Written by Posted On Thursday, 04 October 2018 12:01

There are essentially two types of real estate- residential and commercial. Residential is self-evident in that people occupy the property as their primary dwelling or rent the property from the owner. Commercial real estate is income producing whether it be for an office building or a doctor’s office or a beauty salon, for instance. But there’s also a third category that combines both residential as well as commercial and it’s referred to as a “mixed-use” property. As the name implies, the building is used both as a dwelling as well as producing income. But financing options tend to shrink when considering the purchase of a mixed-use unit.

Conventional loans underwritten to Fannie Mae or Freddie Mac guidelines are an option as long as the loan amount meets conventional limits.
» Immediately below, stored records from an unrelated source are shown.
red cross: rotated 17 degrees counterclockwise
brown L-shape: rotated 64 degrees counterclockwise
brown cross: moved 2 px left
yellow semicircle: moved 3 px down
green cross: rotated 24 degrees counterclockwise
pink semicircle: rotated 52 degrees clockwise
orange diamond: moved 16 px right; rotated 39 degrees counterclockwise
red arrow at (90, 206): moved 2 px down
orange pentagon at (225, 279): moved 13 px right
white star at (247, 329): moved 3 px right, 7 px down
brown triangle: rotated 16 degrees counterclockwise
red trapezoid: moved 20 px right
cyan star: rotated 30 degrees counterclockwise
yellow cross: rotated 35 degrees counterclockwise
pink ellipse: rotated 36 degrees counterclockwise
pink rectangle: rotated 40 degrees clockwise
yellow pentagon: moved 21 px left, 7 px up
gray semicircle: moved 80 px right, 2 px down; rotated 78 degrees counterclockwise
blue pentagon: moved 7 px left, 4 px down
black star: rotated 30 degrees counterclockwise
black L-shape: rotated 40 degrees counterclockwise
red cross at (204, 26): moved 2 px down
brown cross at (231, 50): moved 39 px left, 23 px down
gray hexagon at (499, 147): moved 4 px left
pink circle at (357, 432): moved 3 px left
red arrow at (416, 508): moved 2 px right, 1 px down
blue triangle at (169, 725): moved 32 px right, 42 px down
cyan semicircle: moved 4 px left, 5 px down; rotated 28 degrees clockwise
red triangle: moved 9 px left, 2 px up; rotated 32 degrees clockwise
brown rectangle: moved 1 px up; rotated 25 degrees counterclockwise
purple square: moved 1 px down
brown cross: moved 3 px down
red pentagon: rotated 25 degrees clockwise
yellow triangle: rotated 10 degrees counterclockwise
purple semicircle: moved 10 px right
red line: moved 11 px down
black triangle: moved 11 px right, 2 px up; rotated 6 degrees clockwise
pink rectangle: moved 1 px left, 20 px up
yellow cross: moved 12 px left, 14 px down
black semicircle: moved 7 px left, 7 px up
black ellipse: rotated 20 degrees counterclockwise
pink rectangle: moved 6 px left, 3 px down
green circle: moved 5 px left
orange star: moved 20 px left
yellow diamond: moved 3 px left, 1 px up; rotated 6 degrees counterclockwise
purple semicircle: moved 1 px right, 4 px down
There are a few things that are different about financing a mixed-use unit but one of the more important is how much space is dedicated to commercial and how much to residential. Remember, Fannie and Freddie primarily buy residential loans and leave commercial financing to others. That said, there is a limit on how much space can be dedicated to commercial. These guidelines require that no more than 25% of the livable space be dedicated to commercial. For instance, if the building is say 15,000 square feet of livable space, then commercial occupancy is limited to 25% of 15,000, or 3,750 square feet. These loans also ask the borrowers both occupy the building as a primary residence and own and operate the business or businesses located in the building.

FHA loans can also be an option. As with any government-backed loan, FHA also requires the borrowers to occupy the property. But FHA allows for more space to be labeled as commercial. Up to 49% of the livable area can be commercial. Note, the square footage assessment does not apply to parking garages or similar areas.

In addition, the property must also be approved much like any other with a property appraisal. This can sometimes be an issue if the building is rather unique to the area and there are no other mixed-use buildings nearby. It can be the lender’s call to make sure there are recent sales of similar properties in the area and how far away they can be, but in general, if the only comparable sales are miles away, conventional and FHA financing might be out of the question.

In this instance, it’s time for a commercial loan. Local banks are the primary resource for a commercial loan and underwrite the project a bit differently. With a commercial loan, the income generated from the building can be used for qualifying purposes and the buyers aren’t required to live in the property. A common commercial loan might be an adjustable rate loan with a balloon payment at say seven or ten years down the road at which point the loan must be refinanced or otherwise retired.